Regardless of the era, these stats would be impressive for anyone in their first two years of high school. And the stat line could have been better, my dad admits. He owns up to many mistakes he made during his first year of coaching.

“My best player would be the first one out of the game,” he lamented. “I would have coached him a lot differently today.”

Only memories

The footprints of Butch Canary have all but been erased.

Alfordsville High was consolidated into nearby Barr-Reeve in 1965. Eight students were in the last graduating class. The old gymnasium stood in disrepair for decades before it was razed a few years ago.

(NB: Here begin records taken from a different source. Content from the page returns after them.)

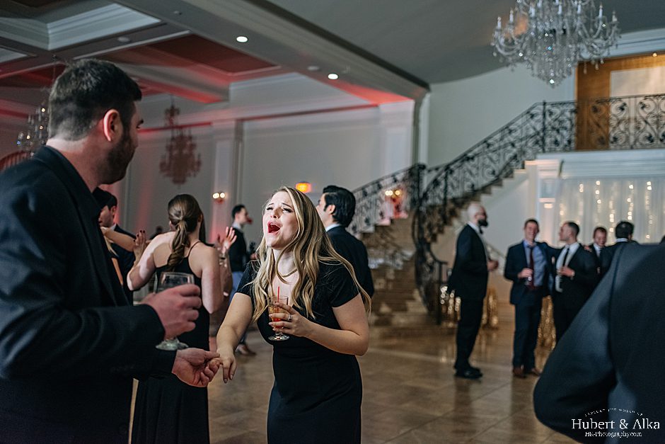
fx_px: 647
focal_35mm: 35
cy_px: 222
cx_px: 332
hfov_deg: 54.4
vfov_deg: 37.9
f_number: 1.8
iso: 800
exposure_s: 1/160
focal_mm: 35
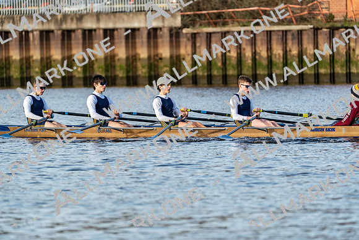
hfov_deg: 5.5
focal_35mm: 374
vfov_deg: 3.7
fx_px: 3730
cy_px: 120
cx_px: 180
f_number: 6.3
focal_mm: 374
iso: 1000
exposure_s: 1/2000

My dad became a principal himself and, although he retired in 1993, he is still always up for talking basketball.

But he also has memories about Butch that don’t involve basketball at all. Dad trustingly let Butch use his new 1956 Pontiac to take players home after practice. Butch already had a solid work ethic and strong leadership traits. There is no doubt my dad believes Butch’s true accomplishments in life would be far greater than his ones on the court.

Of course, none of those accomplishments were reached. But in Clifford “Butch” Canary’s short 16 years, it is clear he had an impact on the game of basketball and many who knew him.


I am not a journalist. This effort has taken months. My family and parents read the rough draft. My oldest daughter asked, “Why did you write this story?”

Maybe the better question is what was it like to write this story?

Unexpectedly, my dad and I bonded in a way that we had not done in years. It was kind of like shooting hoops in the backyard so long ago, sharing each other’s company and the game we love. Writing the account enabled me to see my dad as a young man, a coach, and view him in a way I had not often thought about.

When I called him and asked him what he thought about the story, he said he cried.

I think I have only seen my dad cry twice in my life. His approval gave me much satisfaction.

For those of us who still have our fathers in our lives, do we ever really stop trying to please them? When we take a step back and look, isn’t that what Butch Canary was trying to do the day he died? He was a son wanting to please his father.

And, to answer my daughter’s question, maybe that is enough of a reason for writing this.